Inoltre, sarebbe buona norma evitare espressioni generiche come “l'euro” (o qualsiasi altra cosa) “ha fatto bene all'Italia”, oppure (il che è equivalente) “l'Italia (o il Paese) ci ha guadagnato”.
Bisognerebbe infatti essere più accurati e precisi, ovvero meno evasivi, nel fornire dati e informazioni: quali settori (produttivi e sociali) del Paese ci hanno guadagnato e quali ci hanno rimesso? Questa è la domanda più appropriata.
Infatti è ben difficile che da una riforma o da un'innovazione economica come la sostituzione della moneta nazionale con l'euro, abbiano tratto tutti indistintamente e soltanto benefici.

E i guadagni degli uni hanno compensato le perdite degli altri? Se sì, in che modo?
E' stato un bene recare (eventualmente) svantaggi a determinate categorie sociali o produttive? Se sì, per quale ragione?
Bisognerebbe dare risposta a questi interrogativi con un'analisi puntuale, seria, non approssimativa e non reticente. Farei attenzione soprattutto all'ultima domanda, dato che non è mai una responsabilità da poco quella di recare nocumento a intere categorie di persone, anche se talora si ritiene di farlo in nome di “superiori interessi” e “delle magnifiche sorti e progressive” eccetera. (Dietro le cifre, le statistiche, di aziende che chiudono, o di disoccupati che aumentano, ci sono infatti innanzitutto esseri umani: sarà banale dirlo, ma è utile ad ogni modo ricordarlo in certe circostanze...)

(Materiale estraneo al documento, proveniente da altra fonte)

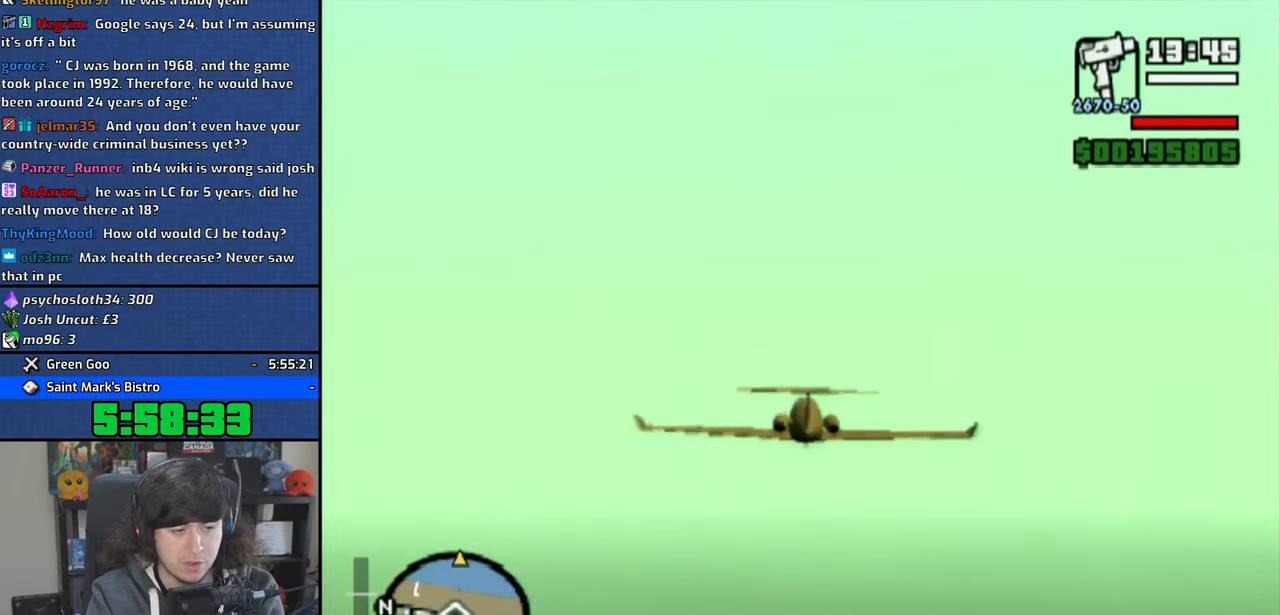
{"buttons": ["CROSS"], "left_stick": "center", "right_stick": "center", "events": []}
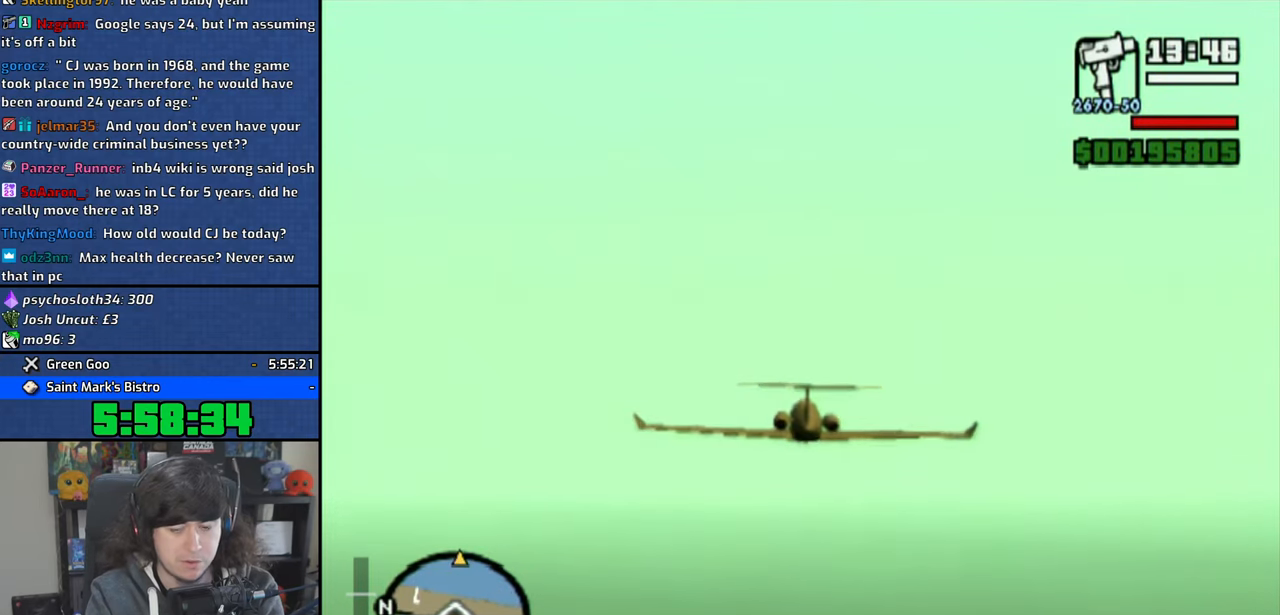
{"buttons": ["CROSS"], "left_stick": "center", "right_stick": "center", "events": []}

Non ci sono cambiamenti, riforme e rivoluzioni che portano solo vantaggi e non danneggiano nessuno: posto che ci è ormai difficile, smaliziati come siamo, dar credito a certe “meraviglie” simili alla “chimera” del moto perpetuo, non è indifferente capire se i vantaggi sono andati prevalentemente a settori già dominanti della società e dell'economia (leggasi: la classica riforma imposta dall'alto per salvaguardare determinati interessi elitari) o se invece si sono distribuiti, per così dire, in maniera equa (è questa la parola chiave: non basta una distribuzione qualsiasi, un semplice “premio di consolazione” per gli sconfitti), sia pure in un lungo lasso di tempo, nella popolazione e specialmente nelle classi sociali più lontane dalle “cabine di regìa” del sistema.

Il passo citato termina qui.